During the prelude, white-on-black projections suggest first a starry sky, lines connecting the dots finally into a ship that rights itself into the outlines of masts and a hull, and then the curtain rises on a darkened stage. Tellingly, we find ourselves in a personality clash. Queequeg (the Maori baritone Jonathan Lemalu), a rough-hewn Polynesian harpooner, is intoning a prayer in his native tongue. A few feet away, men are sleeping, and Greenhorn (tenor Stephen Costello) rolls over to complain. As the scene plays out a friendship forms.
This is the first of many telling and musically arresting duets—the vocal glories of this score. The main confrontation pits Captain Ahab—whose obsession with exacting retribution from the great white whale known as Moby Dick puts himself and everyone on the ship in mortal danger—against Starbuck, his first mate, whose Christian conscience repeatedly struggles to bring Ahab back from the brink. As Ahab, Jay Hunter Morris’s repeated forays into the high register of his tenor’s range reflects his character’s madness, yet he lets Heggie’s music tell the story, even as he remains physically unmoved. (Morris, who sang the role in Australia and San Diego, replaced Ben Heppner, the original Ahab, who withdrew from this run for health reasons.) Starbuck’s music, on the hand, feels more centered and simply eloquent, rendered expressively by baritone Morgan Smith. Their duet in Act I in which Ahab nearly kills Starbuck, and the Act I closer in which Starbuck holds a rifle on the sleeping Ahab, are riveting.
The other resonant relationship involves Greenhorn (Ishmael of the novel), out in the world for the first time, and Queequeg, also an outsider and the only person on the ship to befriend him. Their Act II duet, sung while clinging to the ship’s masts surrounded by space on all sides, weaves Stephen Costello’s lyric tenor sinuously with Lemalu’s resonant baritone. Greenhorn wants to go with Queequeg to his tiny native island. The poignancy, and the love, are unmistakable.
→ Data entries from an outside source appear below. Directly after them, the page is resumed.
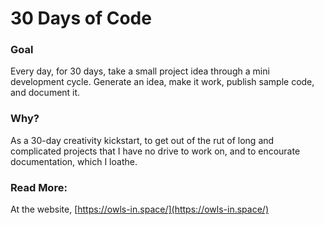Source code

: # 30 Days of Code

### Goal
Every day, for 30 days, take a small project idea through a mini development cycle. Generate an idea, make it work, publish sample code, and document it.

### Why?
As a 30-day creativity kickstart, to get out of the rut of long and complicated projects that I have no drive to work on, and to encourate documentation, which I loathe.

### Read More:
At the website, [https://owls-in.space/](https://owls-in.space/)
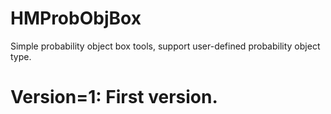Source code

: # HMProbObjBox
Simple probability object box tools, support user-defined probability object type. 

# Version=1: First version.
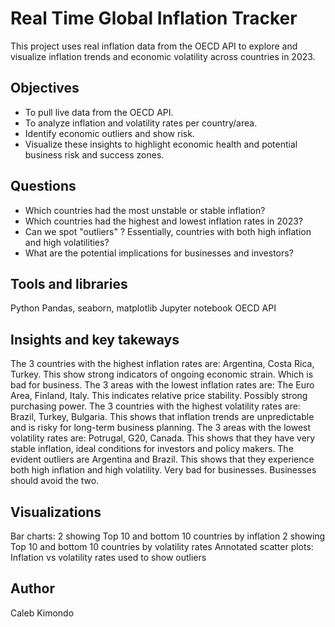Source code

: # Real Time Global Inflation Tracker
This project uses real inflation data from the OECD API to explore and visualize inflation trends and economic volatility across countries in 2023.

## Objectives
- To pull live data from the OECD API.
- To analyze inflation and volatility rates per country/area.
- Identify economic outliers and show risk.
- Visualize these insights to highlight economic health and potential business risk and success zones.

## Questions
- Which countries had the most unstable or stable inflation?
- Which countries had the highest and lowest inflation rates in 2023?
- Can we spot "outliers" ? Essentially, countries with both high inflation and high volatilities?
- What are the potential implications for businesses and investors?

## Tools and libraries
Python
Pandas, seaborn, matplotlib
Jupyter notebook
OECD API

## Insights and key takeways
The 3 countries with the highest inflation rates are: Argentina, Costa Rica, Turkey. This show strong indicators of ongoing economic strain. Which is bad for business.
The 3 areas with the lowest inflation rates are: The Euro Area, Finland, Italy. This indicates relative price stability. Possibly strong purchasing power.
The 3 countries with the highest volatility rates are: Brazil, Turkey, Bulgaria. This shows that inflation trends are unpredictable and is risky for long-term business planning.
The 3 areas with the lowest volatility rates are: Potrugal, G20, Canada. This shows that they have very stable inflation, ideal conditions for investors and policy makers.
The evident outliers are Argentina and Brazil. This shows that they experience both high inflation and high volatility. Very bad for businesses. Businesses should avoid the two.

## Visualizations
Bar charts:
  2 showing Top 10 and bottom 10 countries by inflation
  2 showing Top 10 and bottom 10 countries by volatility rates
Annotated scatter plots: Inflation vs volatility rates used to show outliers

## Author
Caleb Kimondo
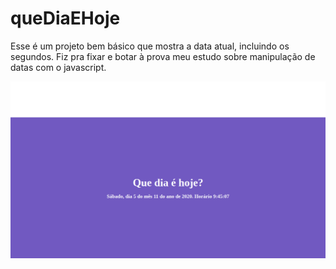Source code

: # queDiaEHoje
Esse é um projeto bem básico que mostra a data atual, incluindo os segundos. Fiz pra fixar e botar à prova meu estudo sobre manipulação de datas com o javascript.

![](/img/preview.png)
The scenes of the crew on deck employ chanteys and rise to some rousing musical climaxes. Individual characters are drawn well, too, especially the gruffly comic second mate Stubb (baritone Robert Orth) and the third mate Flask (tenor Matthew O’Neill). Baritone Joo Won Kang made a fine impression as the offstage Captain Gardiner, commander of the ship that encounters Ahab’s near the end.
The only female voice in the cast is soprano Talise Trevigne as Pip, the cabin boy whose disappearance on a whale hunt sends the crew into a frenzy. Her slight frame and energy are wonderfully effective, and the scene in which she is suspended in front of projections of the broad sea conveyed a wonderful sense of quiet madness. Her voice seems to have taken on more of a womanly bloom, rather than the soubrette-like clarity of, say, an Oscar (in Un Ballo in Maschera).
The set provides the details of a ship with masts and rigging, dropping scrims that suggest sails. The surface curves sharply up at the back, with rungs for climbing. On the bare stage, the white wooden planks display projections clearly, as in Pip’s lost-at-sea moment. During the whale hunts, the crew on the rungs is surrounded by projections of the whaling boats, rocking gently against waves. It’s a theatrical coup.
The climactic scene, wherein Ahab sacrifices himself and nearly all of his crew in his futile quest, focuses entirely on the men in their boats. The only glimpse of the title character is a massive view of one of his eyes. The music here is surprisingly lyrical, playing against a natural desire for something cataclysmic, and it leads seamlessly into the quiet coda. Greenhorn floats on Queequeg’s coffin, the only survivor of the Pequod, and the music ends with the haunting chords of the opening.